Delante del paso claustro, se adosa a un pilar la Virgen de las Buenas Nuevas, talla del siglo XV en piedra. Por encima de la puertita de acceso al sobreclaustro, se encajó una lápida sepulcral con escultura, del siglo XIV. El enorme cuadro San Cristóbal es obra de

Museo Catedralicio diocesano

El Museo Catedralicio diocesano ocupa actualmente las salas del Refectorio y la Cillería. Fue instalado en estos y otros locales al objeto de exponer en un lugar cómodo y accesible a las obras de arte del tesoro de la Catedral, a la vez, se intentaba recoger y exponer otras del arte religioso de las parroquias de Navarra extinguidas o incapaces de conservarlas con seguridad. En 1996 se cambió la instalación y se redujo drásticamente el número de piezas expuestas con criterios de calidad y presentación.
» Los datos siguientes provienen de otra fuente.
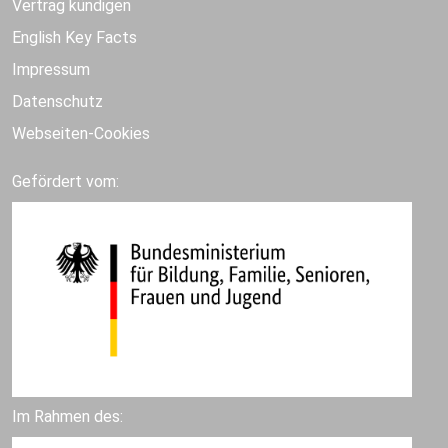
Vertrag kündigen
English Key Facts
Impressum
Datenschutz
Webseiten-Cookies
Gefördert vom:
Im Rahmen des:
De este modo, de entre los fondos del Museo, se exponen en la actualidad, en el Refectorio, un grupo de tallas marianas, románicas y góticas, de los siglos XII-XV; otras, de santos, también medievales; pinturas sobre tabla de los siglos XV y XVI. otro grupo lo constituyen tallas renacentistas de los siglos XVI y XVII y algunas barrocas de los ss. XVII-XVIII. Siguen algunas muestras de pintura barroca y un lienzo de Vicente López, del s. XIX, que retrata al obispo Severo Andriani. Al fondo de la sala queda el templete con la custodia procesional, ambos de plata, del s. XVI, de la Catedral de Pamplona. En la Cocina, paneles didácticos sobre el arte y la historia de la Catedral y el claustro. En la Cillería se han reunido piezas de orfebrería  de la Catedral y parroquias de Navarra, además del gran Crucifijo de Juan Bazcardo, del s. XVII, algunas arquetas y piezas de marfil. Sobresalen el relicario del Santo Sepulcro, del taller de París en el siglo XIII, el relicario del Lignum Crucis, del s. XIV, ambos de plata dorada y esmaltes; el Evangeliario con guardas de plata del s. XVI, la cruz procesional de San Juan Bautista, parroquia de la Catedral y el crucifijo de marfil del s. XVIII, de la sacristía de la Catedral. En el centro de la sala pueden admirarse en senas vitrinas, cruces procesionales de plata de los siglos XIV y XVIII.